Questo non significa rinunciare alla complessità. Significa riconoscere che la complessità, per essere accessibile, ha bisogno di una porta d’ingresso chiara. Il titolo è quella porta. Quello che viene dopo – la trama, la regia, la scrittura, la performance – può e deve essere complesso quanto l’opera richiede. Ma il primo contatto deve funzionare.

Il territorio come variabile comunicativa

C’è un secondo elemento che il caso dei tre titoli di Izzo mette in evidenza, e che riguarda più direttamente i contesti periferici o territorialmente complessi: la comunicazione culturale non è neutra rispetto al luogo in cui avviene.

Aspettando Michelino – il titolo scelto per la data campana – non è soltanto più chiaro di Tutto esaurito. È anche più prossimo. Usa un nome proprio che parla direttamente a un pubblico meridionale, che evoca il registro della commedia familiare partenopea, che crea un senso di riconoscimento immediato. È un titolo che riduce la distanza tra l’opera e il suo pubblico potenziale.

Nei territori dove costruire pubblico è già una sfida quotidiana – dove la cultura dal vivo compete con l’indifferenza, con la mancanza di abitudine, con la difficoltà logistica – ogni elemento di comunicazione ha un peso specifico maggiore. Una locandina confusa, un titolo ambiguo, un’informazione che non arriva nel modo giusto: tutto questo si traduce in poltrone vuote. E le poltrone vuote, in certi contesti, non sono un dato statistico. Sono la differenza tra un progetto culturale che regge e uno che smette di esistere.

La prossimità culturale nel titolo non è una concessione al gusto popolare. È una strategia di inclusione. È il riconoscimento che il pubblico non è un’entità astratta e omogenea, ma un insieme di persone con storie, codici linguistici, riferimenti specifici – e che comunicare con efficacia significa parlare a quelle persone, non a un pubblico ideale che non esiste.

Verso una comunicazione culturale consapevole

Il punto non è scegliere tra creatività e accessibilità, come se fossero alternative incompatibili. Il punto è riconoscere che la comunicazione culturale è essa stessa una pratica creativa, che richiede competenze specifiche, attenzione al contesto, capacità di modulare il registro in funzione del pubblico e del territorio.

Troppo spesso, nelle istituzioni culturali come nelle produzioni indipendenti, la comunicazione viene trattata come un’attività residuale – qualcosa che si fa dopo, con le risorse che avanzano, delegata a chi è disponibile piuttosto che a chi è competente. Il risultato è una sistematica dispersione di energie artistiche e produttive in cui opere di valore non trovano il pubblico che meriterebbero, non per mancanza di interesse, ma per fallimento comunicativo.

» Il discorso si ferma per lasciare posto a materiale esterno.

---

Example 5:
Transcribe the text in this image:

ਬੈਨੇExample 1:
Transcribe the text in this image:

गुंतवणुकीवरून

Il caso dei tre titoli di Biagio Izzo – nella sua apparente semplicità – è un piccolo manuale di quello che andrebbe fatto: riconoscere che il titolo è parte integrante della comunicazione, che quella comunicazione cambia a seconda del contesto, e che adattarla non è una concessione ma una scelta professionale.

L’ironia funziona solo quando viene capita. Il gioco di parole vale solo se chi lo legge ha il tempo e la disponibilità di fermarcisi sopra. Quando invece il pubblico scorre veloce e decide in fretta, la comunicazione deve essere chiara prima di essere brillante.

Meglio una risata in meno nel titolo che una persona in meno in platea. Non è una rinuncia. È una priorità.